WHAT IS REQUIRED: An exact transcription of every entry is required, with the images left out.

(Images with bounding boxes)
########
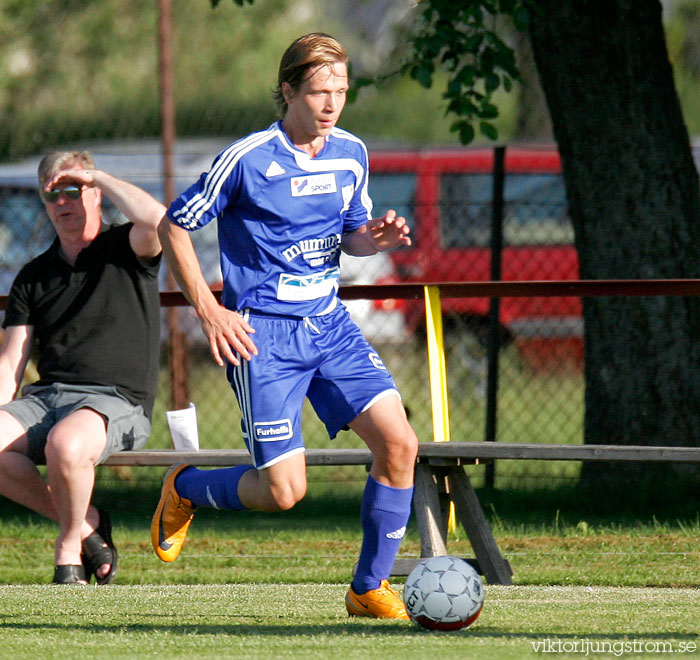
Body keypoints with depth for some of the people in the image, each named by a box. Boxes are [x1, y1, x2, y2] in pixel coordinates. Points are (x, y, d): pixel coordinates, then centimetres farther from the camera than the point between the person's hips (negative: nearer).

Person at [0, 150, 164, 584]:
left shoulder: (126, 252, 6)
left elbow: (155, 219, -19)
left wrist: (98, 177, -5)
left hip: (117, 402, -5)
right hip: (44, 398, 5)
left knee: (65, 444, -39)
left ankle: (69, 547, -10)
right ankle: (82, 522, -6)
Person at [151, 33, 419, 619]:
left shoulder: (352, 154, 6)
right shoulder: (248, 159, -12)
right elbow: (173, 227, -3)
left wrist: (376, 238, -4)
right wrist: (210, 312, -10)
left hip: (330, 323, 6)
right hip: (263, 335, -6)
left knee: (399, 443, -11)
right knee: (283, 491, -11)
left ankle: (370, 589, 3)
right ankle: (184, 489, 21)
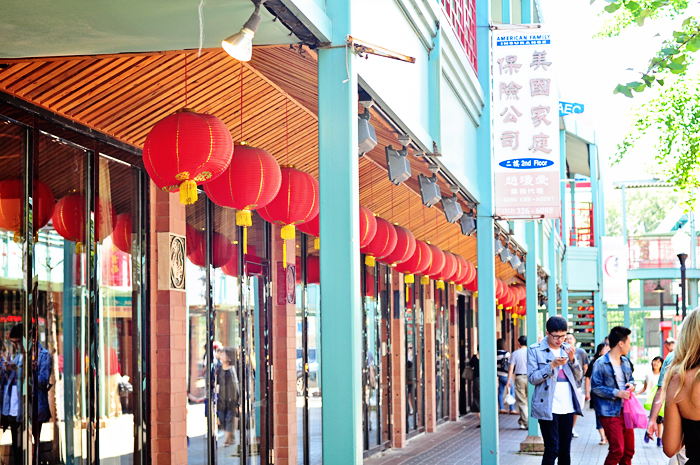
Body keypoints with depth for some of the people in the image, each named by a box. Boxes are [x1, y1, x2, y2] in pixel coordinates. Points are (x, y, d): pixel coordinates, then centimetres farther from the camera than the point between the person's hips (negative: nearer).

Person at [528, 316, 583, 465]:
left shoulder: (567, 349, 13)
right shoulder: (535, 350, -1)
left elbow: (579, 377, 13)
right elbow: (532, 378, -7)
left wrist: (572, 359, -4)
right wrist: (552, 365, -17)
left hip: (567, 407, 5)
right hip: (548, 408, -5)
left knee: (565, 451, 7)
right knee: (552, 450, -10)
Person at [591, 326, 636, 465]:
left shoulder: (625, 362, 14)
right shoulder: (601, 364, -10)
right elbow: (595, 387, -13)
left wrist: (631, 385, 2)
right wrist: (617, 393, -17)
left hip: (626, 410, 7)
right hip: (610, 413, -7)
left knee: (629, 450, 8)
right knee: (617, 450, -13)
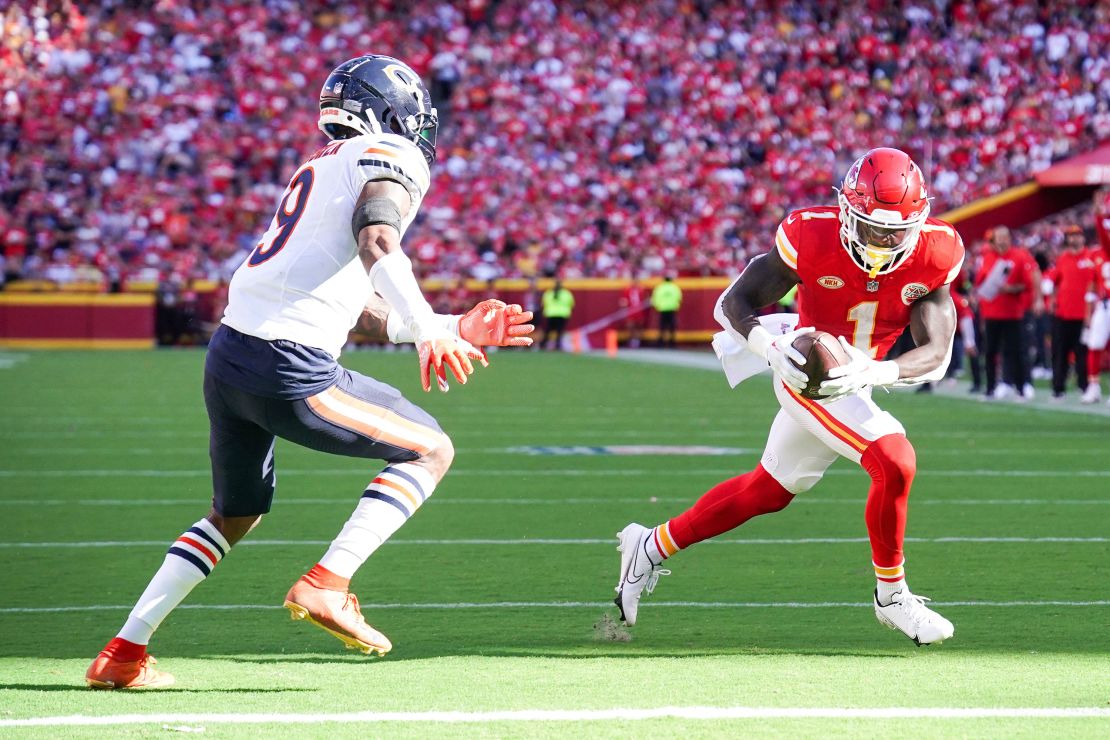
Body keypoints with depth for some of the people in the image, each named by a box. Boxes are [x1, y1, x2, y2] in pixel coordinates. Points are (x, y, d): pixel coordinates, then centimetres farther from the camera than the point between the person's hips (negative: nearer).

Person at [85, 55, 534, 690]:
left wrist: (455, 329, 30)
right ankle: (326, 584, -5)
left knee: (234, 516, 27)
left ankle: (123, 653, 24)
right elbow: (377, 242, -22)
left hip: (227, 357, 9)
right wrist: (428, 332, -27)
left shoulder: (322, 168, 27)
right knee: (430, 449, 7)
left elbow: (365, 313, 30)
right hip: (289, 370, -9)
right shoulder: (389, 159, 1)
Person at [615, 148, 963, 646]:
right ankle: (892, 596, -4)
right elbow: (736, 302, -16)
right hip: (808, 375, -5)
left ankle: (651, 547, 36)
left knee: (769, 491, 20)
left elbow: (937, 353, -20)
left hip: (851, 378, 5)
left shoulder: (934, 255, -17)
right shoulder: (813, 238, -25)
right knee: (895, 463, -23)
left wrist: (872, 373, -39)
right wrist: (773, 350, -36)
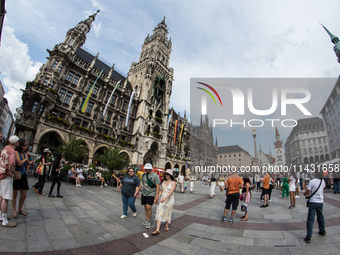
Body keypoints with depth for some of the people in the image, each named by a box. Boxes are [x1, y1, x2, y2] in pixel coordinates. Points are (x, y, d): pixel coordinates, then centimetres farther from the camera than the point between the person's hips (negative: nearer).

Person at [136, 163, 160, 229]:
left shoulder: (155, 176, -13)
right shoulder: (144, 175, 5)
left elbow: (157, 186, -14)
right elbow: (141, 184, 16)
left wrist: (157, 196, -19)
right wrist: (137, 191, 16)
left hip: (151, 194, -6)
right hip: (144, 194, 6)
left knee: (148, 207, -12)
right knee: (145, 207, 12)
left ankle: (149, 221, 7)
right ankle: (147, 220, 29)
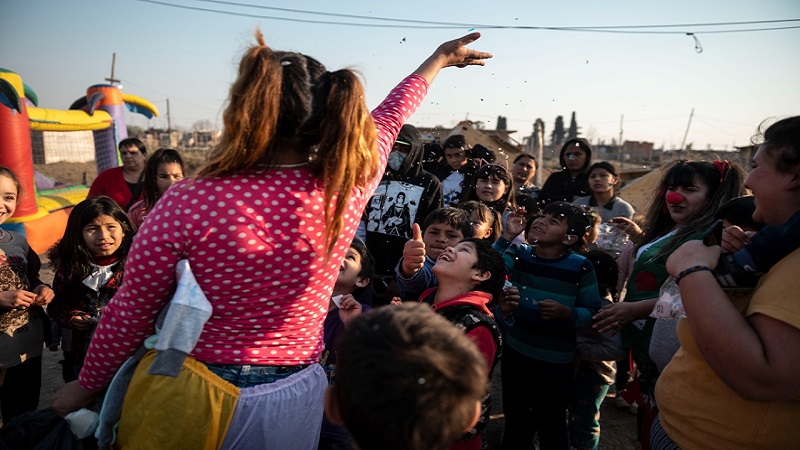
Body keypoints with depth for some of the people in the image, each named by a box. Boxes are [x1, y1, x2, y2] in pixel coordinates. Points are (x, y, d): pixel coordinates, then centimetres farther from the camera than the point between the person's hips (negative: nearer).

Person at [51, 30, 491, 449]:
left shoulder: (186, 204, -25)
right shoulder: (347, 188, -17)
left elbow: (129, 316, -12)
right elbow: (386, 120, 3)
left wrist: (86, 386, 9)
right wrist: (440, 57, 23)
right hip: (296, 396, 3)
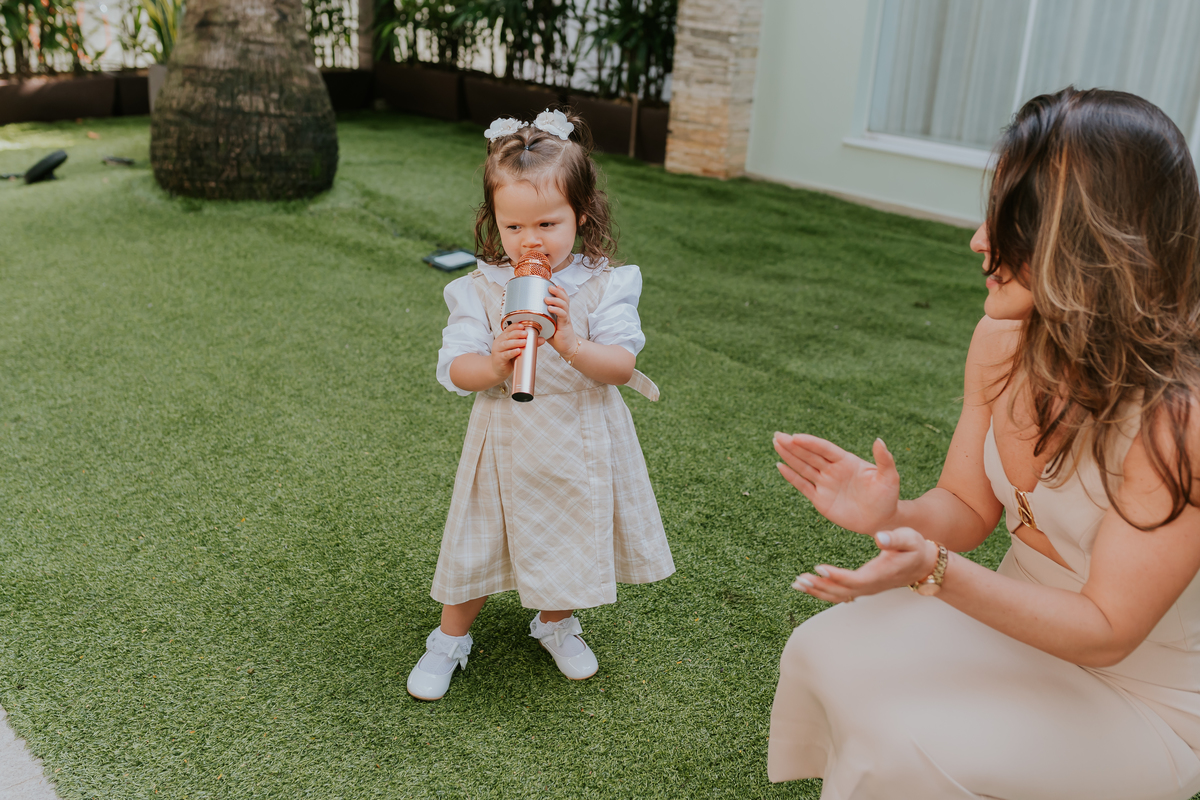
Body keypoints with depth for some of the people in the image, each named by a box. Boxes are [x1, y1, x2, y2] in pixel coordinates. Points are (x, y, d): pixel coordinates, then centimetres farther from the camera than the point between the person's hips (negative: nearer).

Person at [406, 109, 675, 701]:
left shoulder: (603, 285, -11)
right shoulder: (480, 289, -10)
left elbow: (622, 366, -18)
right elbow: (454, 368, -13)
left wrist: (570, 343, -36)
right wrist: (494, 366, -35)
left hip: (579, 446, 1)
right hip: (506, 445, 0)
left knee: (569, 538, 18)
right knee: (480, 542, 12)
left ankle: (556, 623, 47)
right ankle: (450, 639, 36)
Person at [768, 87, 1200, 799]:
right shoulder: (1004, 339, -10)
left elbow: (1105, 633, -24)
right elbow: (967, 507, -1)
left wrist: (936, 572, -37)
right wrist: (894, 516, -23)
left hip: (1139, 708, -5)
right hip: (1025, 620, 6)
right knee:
########
FINAL ANSWER:
Body keypoints with depth for some of the people in the image, each named by a box. Boxes are [x1, y1, x2, y2] in pixel coordinates. Points are (x, y, d): pixel coordinates, then centimetres farther from the camera than the point between the person's hips (negative: nearer).

Person at [0, 150, 164, 584]:
left shoulder: (126, 252, 6)
left elbow: (155, 219, -19)
left wrist: (98, 177, -5)
left hip: (117, 402, -5)
right hip: (44, 398, 5)
left knee: (65, 444, -39)
left ankle: (69, 547, -10)
right ankle: (82, 522, -6)
Person at [151, 33, 419, 619]:
left shoulder: (352, 154, 6)
right shoulder: (248, 159, -12)
right elbow: (173, 227, -3)
left wrist: (376, 238, -4)
right wrist: (210, 312, -10)
left hip: (330, 323, 6)
right hip: (263, 335, -6)
left knee: (399, 443, -11)
right knee: (283, 491, -11)
left ankle: (370, 589, 3)
right ankle: (184, 489, 21)
Body keypoints with depth for some of the people in the image, each named by a box. Boxes are [x1, y1, x2, y2] in pixel coordinates. Points are (x, y, d): pixel coordinates, then centimetres farther from the camera than the point between the person's hips (negative: nearer).

Person at [528, 316, 583, 465]:
left shoulder: (567, 349, 13)
right shoulder: (535, 350, -1)
left elbow: (579, 377, 13)
right elbow: (532, 378, -7)
left wrist: (572, 359, -4)
right wrist: (552, 365, -17)
left hip: (567, 407, 5)
right hip: (548, 408, -5)
left knee: (565, 451, 7)
right knee: (552, 450, -10)
Person at [591, 326, 636, 465]:
left shoulder: (625, 362, 14)
right shoulder: (601, 364, -10)
right elbow: (595, 387, -13)
left wrist: (631, 385, 2)
right wrist: (617, 393, -17)
left hip: (626, 410, 7)
right hip: (610, 413, -7)
left knee: (629, 450, 8)
right knee: (617, 450, -13)
Body keypoints with depth for some of the people in the image, each named by a box. Boxes are [x1, y1, x2, y2] in pixel coordinates. Points are (x, y, d): pixel coordinates, then centimetres farther from the camera than the point between the person's hips (negative: nearer).

Person at [85, 55, 534, 690]:
left wrist: (455, 329, 30)
right ankle: (326, 584, -5)
left knee: (234, 516, 27)
left ankle: (123, 653, 24)
right elbow: (377, 242, -22)
left hip: (227, 357, 9)
right wrist: (428, 332, -27)
left shoulder: (322, 168, 27)
right knee: (430, 449, 7)
left elbow: (365, 313, 30)
right hip: (289, 370, -9)
right shoulder: (389, 159, 1)
Person at [615, 148, 963, 646]:
right ankle: (892, 596, -4)
right elbow: (736, 302, -16)
right hip: (808, 375, -5)
left ankle: (651, 547, 36)
left knee: (769, 491, 20)
left elbow: (937, 353, -20)
left hip: (851, 378, 5)
left shoulder: (934, 255, -17)
right shoulder: (813, 238, -25)
right knee: (895, 463, -23)
left wrist: (872, 373, -39)
right wrist: (773, 350, -36)
Body keypoints with depth for some of the people in the image, each named by a box. Boxes are [x1, y1, x2, y2] in pixel coordinates. Points are (x, y, d): pixel coordinates, then centimetres farther from the camera than the point between the person's hips (negative: nearer).

Person at [136, 163, 160, 229]:
left shoulder: (155, 176, -13)
right shoulder: (144, 175, 5)
left elbow: (157, 186, -14)
right elbow: (141, 184, 16)
left wrist: (157, 196, -19)
right wrist: (137, 191, 16)
left hip: (151, 194, -6)
right hip: (144, 194, 6)
left knee: (148, 207, -12)
right knee: (145, 207, 12)
left ankle: (149, 221, 7)
right ankle: (147, 220, 29)
Body keypoints with depth for some of the people in the image, each named by a box. Boxes are [x1, y1, x2, y2] in pixel coordinates. Points are (x, y, d): pixel coordinates, then centimetres farther from the camera than the point between the person's hips (negative: nearer).

Person at [51, 30, 491, 449]:
left shoulder: (186, 204, -25)
right shoulder: (347, 188, -17)
left elbow: (129, 316, -12)
right elbow: (386, 120, 3)
left wrist: (86, 386, 9)
right wrist: (440, 57, 23)
right hip: (296, 396, 3)
Body keypoints with depth for some of the people in the image, each named by a box. Boxes are [x1, y1, x2, y2] in pixel coordinates. Points are (x, y, d): pixel coordinates, then centimetres farther from the camera than the point between the person's hips (negative: nearer).

Person at [406, 109, 675, 701]:
left shoulder: (603, 285, -11)
right shoulder: (480, 289, -10)
left elbow: (622, 366, -18)
right elbow: (454, 368, -13)
left wrist: (570, 343, -36)
right wrist: (494, 366, -35)
left hip: (579, 446, 1)
right hip: (506, 445, 0)
left knee: (569, 538, 18)
right knee: (480, 542, 12)
left ankle: (556, 623, 47)
right ankle: (450, 639, 36)
Person at [768, 87, 1200, 799]:
right shoulder: (1004, 339, -10)
left elbow: (1105, 633, -24)
right elbow: (967, 507, -1)
left wrist: (936, 572, -37)
right wrist: (894, 516, -23)
left hip: (1139, 708, -5)
right hip: (1025, 620, 6)
right knee:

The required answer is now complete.